Postoperative Radiotherapy Benefits Limited for Sarcomatoid MPM Patients, Study Finds

Postoperative radiotherapy has limited survival benefits for certain patients with malignant pleural mesothelioma (MPM) who have had surgery to remove the cancer, researchers said in a recent retrospective study, and they called for large-scale studies to evaluate the treatment.

Patients with MPM are often treated with several therapies, including radiation, surgery, and chemotherapy. Radiation is often used as an adjuvant, or auxiliary, therapy.

“Proper administration of postoperative radiotherapy is particularly challenging … because of technical difficulties related to the extent of the disease and the increased potential for pulmonary toxicities following a major surgery in the thoracic cavity,” the researchers wrote in “Role Of Postoperative Radiotherapy In The Management Of Malignant Pleural Mesothelioma,” published in the German journal Strahlentherapie und Onkologie.

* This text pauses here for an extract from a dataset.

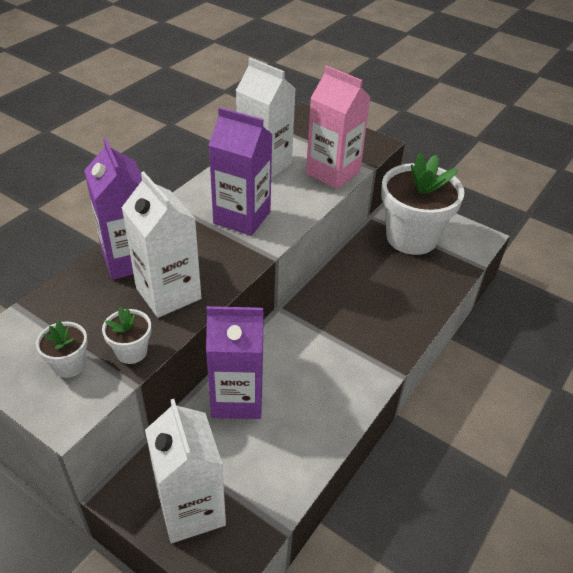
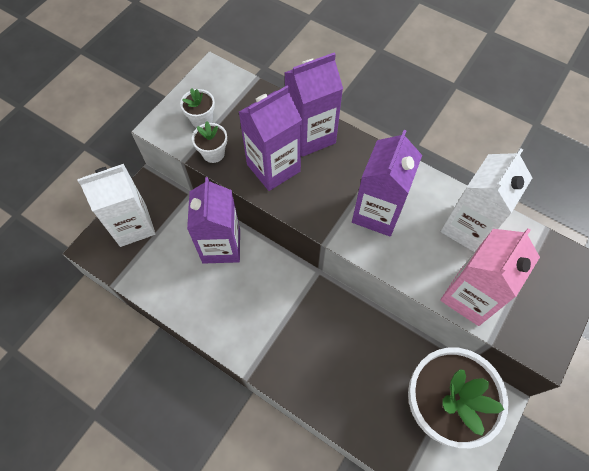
camera: 90 degrees right, 20 degrees up
white carton [122,171,201,318] -> purple carton [239,85,302,191]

A research team at Ain Shams University in Egypt analyzed data from 2,166 patients (median age 60) in the SEER (Surveillance, Epidemiology, and End Results) database who had been diagnosed with MPM between 2000 and 2013. Of those patients, 469 had undergone postoperative radiotherapy.

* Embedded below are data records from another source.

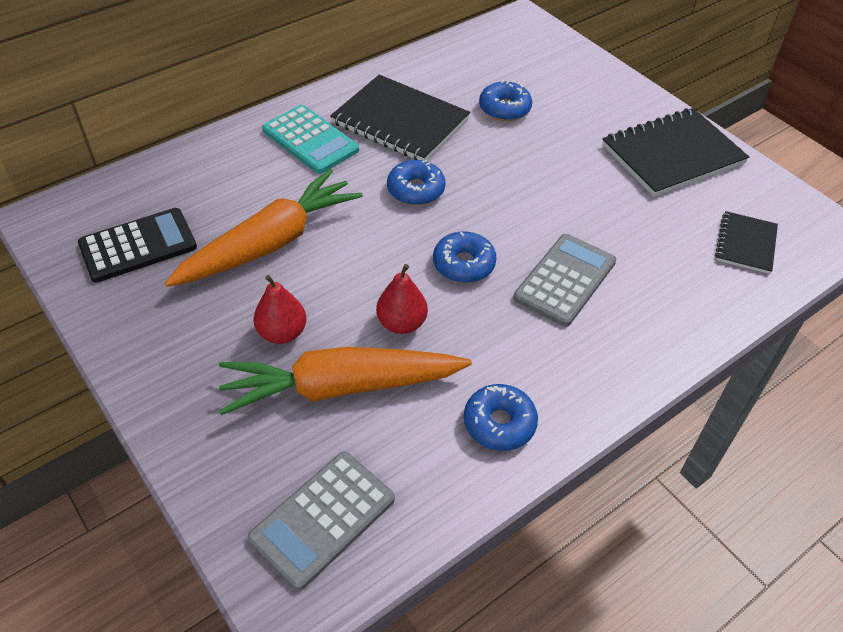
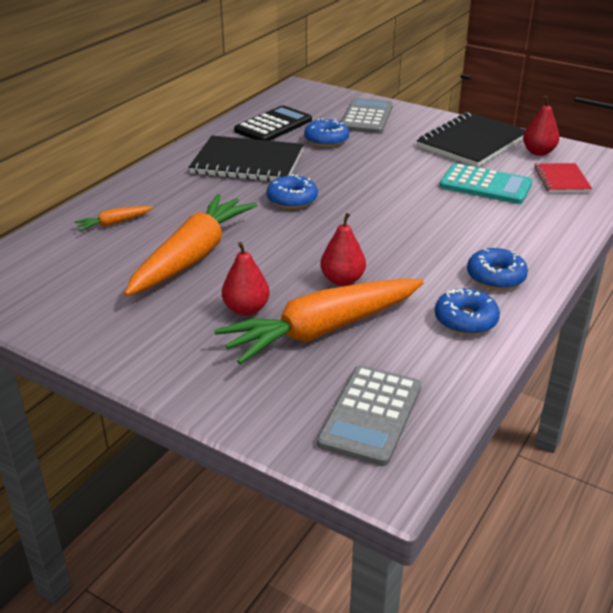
camera: 20 degrees left, 15 degrees down
black calculator [78,208,197,283] -> black calculator moved to [234,105,312,141]
turquoise calculator [262,105,359,174] -> turquoise calculator moved to [439,163,533,204]
blue donut [433,231,496,283] -> blue donut moved to [467,248,528,290]
grey calculator [513,234,616,327] -> grey calculator moved to [342,98,393,134]
black notebook [715,211,778,274] -> red notebook [534,163,592,193]
none -> orange carrot [74,206,153,231]
none -> red pear [523,96,560,156]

The team initially found that postoperative radiotherapy improved overall survival rates. But when the researchers stratified their results by MPM type (epithelioid, sarcomatoid, or biphasic), they found that the treatment was of limited benefit for patients with sarcomatoid MPM. Results showed that sarcomatoid MPM, nodal positivity (cancer that has spread to the lymph nodes, which are all over the body), and older age (70 and up) were all associated with worse survival rates.

These results should be interpreted carefully, the researchers said, because the study did not include information on the radiotherapy technique applied to each patient or whether they also received chemotherapy.

“Evidence from this analysis is insufficient on its own to routinely recommend postoperative radiotherapy for surgically resected MPM,” they wrote. “However, large-scale prospective clinical trials may be warranted to further evaluate this intervention in non-sarcomatoid histology.”